Vaadin is an interesting RIA platform built by Vaadin, LTD. Vaadin differs from your standard RIA by existing almost exclusively on the server. All application state remains on the server and all events are handled through communication with the server. The display layer is written as a layer above GWT and the whole project is open source and free. This evaluation post is the first in a series of my lessons learned while evaluating this framework. Vaadin is a good fit for all the web-applications that fit in the general bucket of “enterprise support tools.” The reasons why are covered after the jump.
What’s special about it?
I think the biggest departure from the frameworks that I’ve been using for web programming is that Vaadin is stateful. The client state is tied in the session with a state on the server. This has some major implications for deployment, such as requiring sticky-sessions in load-balancing and shared caches for failover. The developers of Vaadin made the framework stateful to facilitate building all the interaction code on server. The browser is only used for display. This means that you can use your ordinary Java toolset to walk through your event handling. You don’t need firebug or any javascript knowledge, unless you are creating a custom widget. The Book of Vaadin provides lots of detail on this model in their chapter on Architecture. I have no desire to repeat the documentation here, but just provide enough of a glimpse in case you are more interested.Would I use it?
I think Vaadin fits in nicely within a specific niche. I would not use it for a normal website (nor do they recommend it), nor would I use it for a consumer-facing or heavily trafficked web application. The stateful model just doesn’t scale like that. However, there’s a whole other class of applications, management consoles, intranet web-apps and other systems that could just live on one server that are a perfect fit for Vaadin. Even more so if you can control which browsers the users run (IE javascript is really slow). These are the things that I really liked about the product:- Complete documentation. You don’t have to dig through a user-generated wiki. They have the whole book up on the website.
- Friendly forums. A search shows multiple people that had the same problem. Instead of the usual, “use the search function,” that you see on a lot of other forums, there were real replies.
- All java. A developer can build an entire web-application with just Java. That’s really important if web-application programming isn’t a core competency.
- Doing things the Vaadin way is really easy.

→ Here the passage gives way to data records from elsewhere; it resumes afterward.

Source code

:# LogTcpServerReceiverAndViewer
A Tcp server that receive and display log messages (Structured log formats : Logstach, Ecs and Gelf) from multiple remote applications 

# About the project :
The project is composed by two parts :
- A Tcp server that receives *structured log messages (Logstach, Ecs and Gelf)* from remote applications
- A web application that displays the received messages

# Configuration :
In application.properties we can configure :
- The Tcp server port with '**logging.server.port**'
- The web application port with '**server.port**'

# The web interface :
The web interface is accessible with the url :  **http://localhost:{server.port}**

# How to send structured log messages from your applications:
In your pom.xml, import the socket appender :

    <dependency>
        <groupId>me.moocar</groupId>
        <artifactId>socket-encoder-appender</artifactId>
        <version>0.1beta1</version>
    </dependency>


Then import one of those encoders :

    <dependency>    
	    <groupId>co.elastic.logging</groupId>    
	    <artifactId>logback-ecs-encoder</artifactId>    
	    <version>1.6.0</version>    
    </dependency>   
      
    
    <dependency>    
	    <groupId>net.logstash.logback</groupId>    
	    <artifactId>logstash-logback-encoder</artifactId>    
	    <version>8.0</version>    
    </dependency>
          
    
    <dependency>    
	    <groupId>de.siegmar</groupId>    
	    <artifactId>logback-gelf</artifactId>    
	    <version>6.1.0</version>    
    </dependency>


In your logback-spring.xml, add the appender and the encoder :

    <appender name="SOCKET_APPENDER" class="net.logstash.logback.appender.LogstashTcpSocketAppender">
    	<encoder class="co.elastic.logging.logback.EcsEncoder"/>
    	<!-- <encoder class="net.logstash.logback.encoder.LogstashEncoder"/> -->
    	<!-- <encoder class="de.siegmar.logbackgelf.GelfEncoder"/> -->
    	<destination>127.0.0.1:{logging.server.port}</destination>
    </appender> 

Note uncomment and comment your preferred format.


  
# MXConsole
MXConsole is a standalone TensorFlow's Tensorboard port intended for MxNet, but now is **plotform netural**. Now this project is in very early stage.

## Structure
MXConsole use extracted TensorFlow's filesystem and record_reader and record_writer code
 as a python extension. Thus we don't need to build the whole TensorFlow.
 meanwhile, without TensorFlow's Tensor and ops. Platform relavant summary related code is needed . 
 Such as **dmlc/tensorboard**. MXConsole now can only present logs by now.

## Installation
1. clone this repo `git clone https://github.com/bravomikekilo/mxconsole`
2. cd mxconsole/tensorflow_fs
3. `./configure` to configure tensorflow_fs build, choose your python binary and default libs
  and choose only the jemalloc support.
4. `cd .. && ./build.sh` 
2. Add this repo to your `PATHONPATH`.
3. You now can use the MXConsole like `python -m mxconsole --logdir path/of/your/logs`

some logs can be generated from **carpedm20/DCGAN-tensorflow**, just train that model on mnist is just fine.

For instance, the hbncontainer makes building an app around hibernate trivial.
- The widgets really work like their desktop equivalents. The table responds to keystrokes and the split panels work.
- Vaadin hides the complexities of layouts on the web. You just specify your container strategy.
Were there problems?
While Vaadin is pretty easy and built on a language I’m familiar with, there was still a learning curve. Most of my issues came from doing things outside of the Vaadin way.- Vaadin and Maven don’t seem to get along too well. Trying to install the Visualizations plugin was a nightmare. Eventually I had to install it and its dependent sources into my test project to build the widget set.
- Documentation and examples on how to leverage your existing DAO layers was sparse and incomplete.
- The same goes for Spring integration, esp Spring Security.